#  >  > General Discussion >  >  > Free Spells >  >  > Money Spells >  >  >  magic for making money?

## Heres_

This question sound naive, but this is one of the most looked for things in history and I wonder if exists any magical way for atracting money, and if so, which is the best.

Sigils, servitors, daily meditation, candle magic?

Is possble through hard work in any of these methods to atract money in lotteries and other soruces or wealth?

I look forward al your opinions.

Thanks

----------


## Ula

I did a prosperity jar spell beginning of summer for help when we might need it. My husband is now home full time and we knew it would be tight. If we needed a boost we shook the jar. We also put an ad in the paper every week that my husband sews. I applied for a grant to help with my son's school and we both put wares on etsy. It has never failed us. My husband always seems to get a good sewing job after a shake. We don't use it too often to let the energy build back up and we don't ask for more than we need, not want. 

I think on almost any work you need to put in some effort of your own. The more energy you give the more you get.

----------


## Heres_

Thanks for your kind, interesting and wise words.

will try with candles and with sigils. could you let me know any good, reliable and complete internet resource for each of these two methods?

By the way, I have a doubt: If invoking or using sigils of benefic entities, for example planetary intelligences, could be any problem? I am speaking always of benefic entities.

Best Wishes

----------


## chestermccoy

In that case I would suggest familiarity with that system, and being in good standing of those entities. I myself am only knowledge of the Roman system, so I probably wouldnt be able to help you with that.

----------


## Heres_

> In that case I would suggest familiarity with that system, and being in good standing of those entities. I myself am only knowledge of the Roman system, so I probably wouldnt be able to help you with that.


Thanks for your answer: what is exactly the Roman System?

**WORK TO BE COMPLETED:**
Reproduce the money-spells thread from "I did a prosperity" to "more you get.", changing "grant" to "scholarship". The material plays no part in this.

[Dataset excerpts]

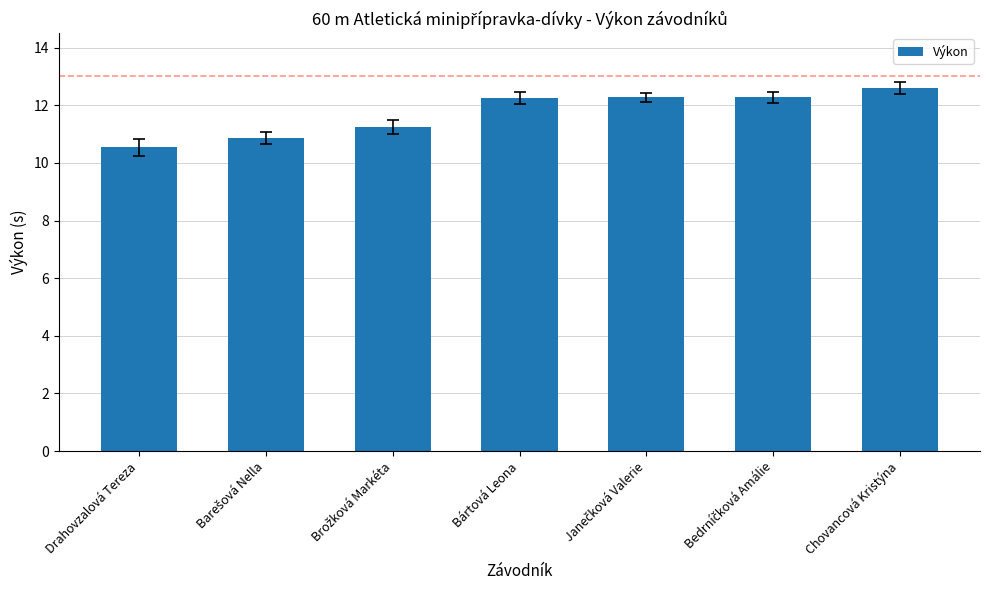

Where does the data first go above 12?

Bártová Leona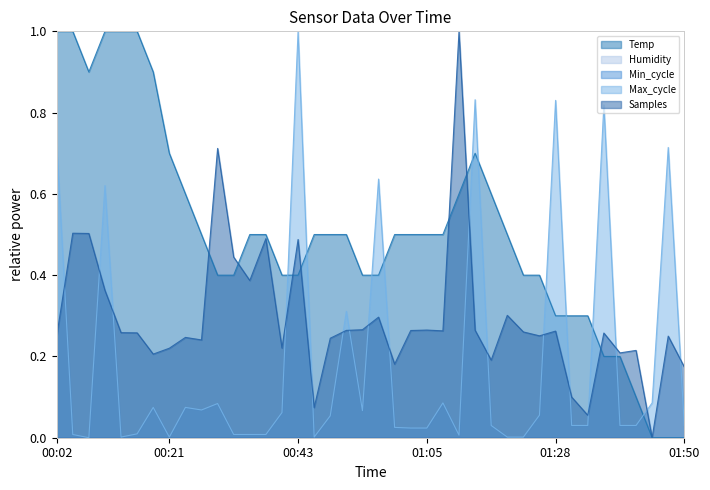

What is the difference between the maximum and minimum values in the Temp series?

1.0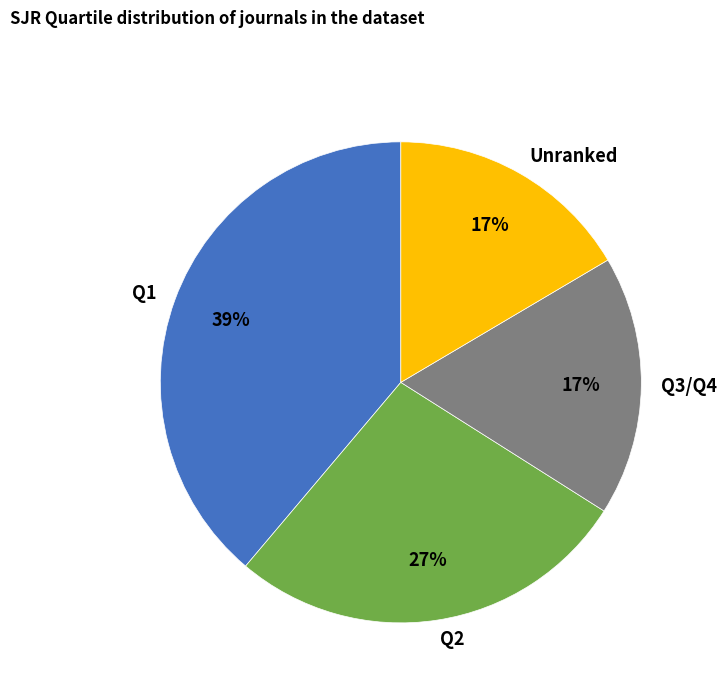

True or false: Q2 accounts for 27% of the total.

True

**REPLY TO THE EXERCISE:**
I did a prosperity jar spell beginning of summer for help when we might need it. My husband is now home full time and we knew it would be tight. If we needed a boost we shook the jar. We also put an ad in the paper every week that my husband sews. I applied for a scholarship to help with my son's school and we both put wares on etsy. It has never failed us. My husband always seems to get a good sewing job after a shake. We don't use it too often to let the energy build back up and we don't ask for more than we need, not want. 

I think on almost any work you need to put in some effort of your own. The more energy you give the more you get.